When a user clicks on a Google search result, the web browser transmits a “referral header” to the destination website, unless a user has disabled them. The referral header contains the URL of the search results page, which includes the user’s search terms. Websites use this information for editorial and marketing purposes.

In 2010, Paloma Gaos filed a class action in the Northern District of California, seeking damages for the disclosure of her search terms to third‐​party websites through referral headers, claiming fraud, invasion of privacy, and breach of contract, among others. She eventually settled with Google on behalf of an estimated class of 129 million people in return for an $8.5 million settlement fund and an agreement from Google to revise its FAQ webpage to explain referral headers. Attorneys’ fees of $2.125 million were awarded out of the settlement fund, amounting to 25 percent of the fund and more than double the amount estimated based on class counsel’s actual hours worked.

But no class members other than the named plaintiffs received any money! Instead, the remainder of the settlement fund was awarded to six organizations that “promote public awareness and education, and/or…support research, development, and initiatives, related to protecting privacy on the Internet.” Three of the recipients were alma maters of class counsel.

This diversion of settlement money from the victims to causes chosen by the lawyers is referred to as cy pres. “Cy pres” means “as near as possible,” and courts have typically used the cy pres doctrine to reform the terms of a charitable trust when the stated objective of the trust is impractical or unworkable. The use of cy pres in class action settlements—particularly those that enable the defendant to control the funds—is an emerging trend that violates the due process and free speech rights of class members.

Accordingly, class members objected to the settlement, arguing that the district court abused its discretion in approving the agreement and failed to engage in the required rigorous analysis to determine whether the settlement was “fair, reasonable, and adequate.” The U.S. Court of Appeals for the Ninth Circuit affirmed the settlement, so two objecting class members, including Competitive Enterprise Institute lawyer Ted Frank, asked the Supreme Court to take the case (with a supporting brief from Cato)—which it has.

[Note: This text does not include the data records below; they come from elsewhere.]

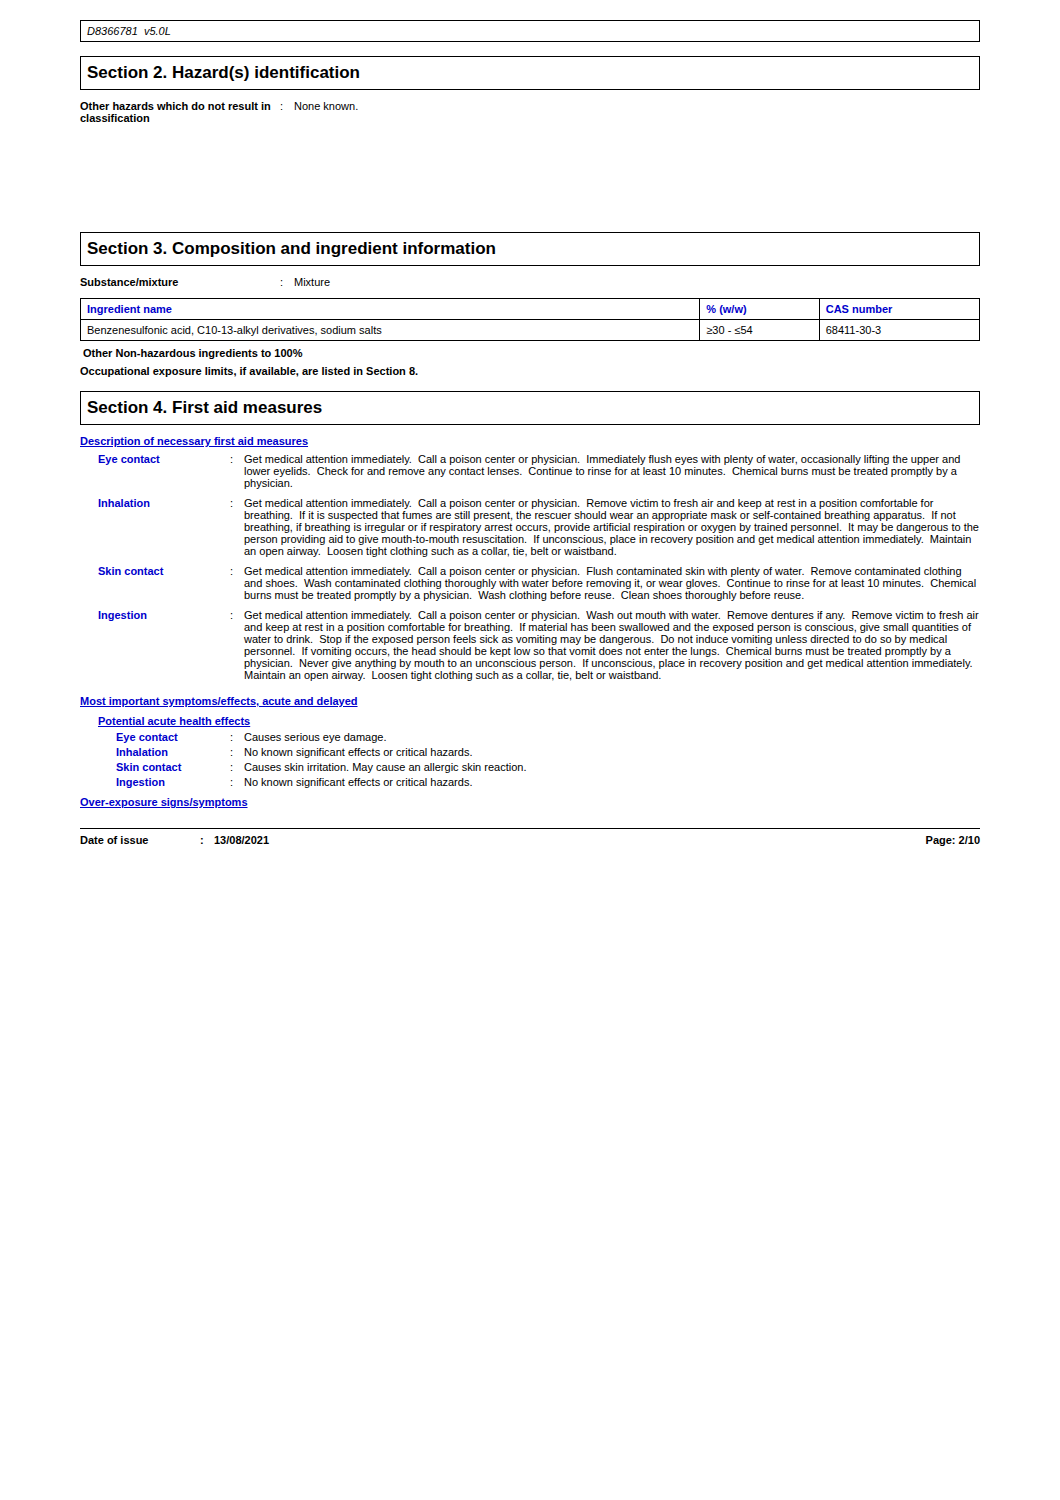D8366781 v5.0L
Section 2. Hazard(s) identification
Other hazards which do not result in classification
:
None known.
Section 3. Composition and ingredient information
Substance/mixture
:
Mixture
| Ingredient name | % (w/w) | CAS number |
| --- | --- | --- |
| Benzenesulfonic acid, C10-13-alkyl derivatives, sodium salts | ≥30 - ≤54 | 68411-30-3 |
Other Non-hazardous ingredients to 100%
Occupational exposure limits, if available, are listed in Section 8.
Section 4. First aid measures
Description of necessary first aid measures
Eye contact
:
Get medical attention immediately. Call a poison center or physician. Immediately flush eyes with plenty of water, occasionally lifting the upper and lower eyelids. Check for and remove any contact lenses. Continue to rinse for at least 10 minutes. Chemical burns must be treated promptly by a physician.
Inhalation
:
Get medical attention immediately. Call a poison center or physician. Remove victim to fresh air and keep at rest in a position comfortable for breathing. If it is suspected that fumes are still present, the rescuer should wear an appropriate mask or self-contained breathing apparatus. If not breathing, if breathing is irregular or if respiratory arrest occurs, provide artificial respiration or oxygen by trained personnel. It may be dangerous to the person providing aid to give mouth-to-mouth resuscitation. If unconscious, place in recovery position and get medical attention immediately. Maintain an open airway. Loosen tight clothing such as a collar, tie, belt or waistband.
Skin contact
:
Get medical attention immediately. Call a poison center or physician. Flush contaminated skin with plenty of water. Remove contaminated clothing and shoes. Wash contaminated clothing thoroughly with water before removing it, or wear gloves. Continue to rinse for at least 10 minutes. Chemical burns must be treated promptly by a physician. Wash clothing before reuse. Clean shoes thoroughly before reuse.
Ingestion
:
Get medical attention immediately. Call a poison center or physician. Wash out mouth with water. Remove dentures if any. Remove victim to fresh air and keep at rest in a position comfortable for breathing. If material has been swallowed and the exposed person is conscious, give small quantities of water to drink. Stop if the exposed person feels sick as vomiting may be dangerous. Do not induce vomiting unless directed to do so by medical personnel. If vomiting occurs, the head should be kept low so that vomit does not enter the lungs. Chemical burns must be treated promptly by a physician. Never give anything by mouth to an unconscious person. If unconscious, place in recovery position and get medical attention immediately. Maintain an open airway. Loosen tight clothing such as a collar, tie, belt or waistband.
Most important symptoms/effects, acute and delayed
Potential acute health effects
Eye contact
:
Causes serious eye damage.
Inhalation
:
No known significant effects or critical hazards.
Skin contact
:
Causes skin irritation. May cause an allergic skin reaction.
Ingestion
:
No known significant effects or critical hazards.
Over-exposure signs/symptoms
Date of issue
:
13/08/2021
Page: 2/10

Cato has filed an amicus brief at this merits stage, arguing that the use of cy pres awards in this manner violates the Fifth Amendment’s Due Process Clause and the First Amendment’s Free Speech Clause. Specifically, each class member has a right to his claim, any compensation that arises from it, and representation that will defend the first two rights. The aggregate nature of class actions makes it easy to forget that their sole foundation is individual rights; class counsel and defendants end up ignoring that foundation and using the class as an aggregate tool for self‐​interest and collusion. When the settlement includes a cy pres award, it’s worse because class members’ property is involuntarily transferred to strangers. That those strangers are charitable organizations does not improve the situation, because it just gives class counsel and defendants’ collusion a philanthropic veneer. In the end, cy pres awards guarantee that every participant in the litigation derives some benefit except for the class members, the owners of the property being doled out. This perversion of the role of the judiciary is a gross violation of due process, and only a shift to an opt‐​out system and rigorous supervision by the courts can salvage individual rights.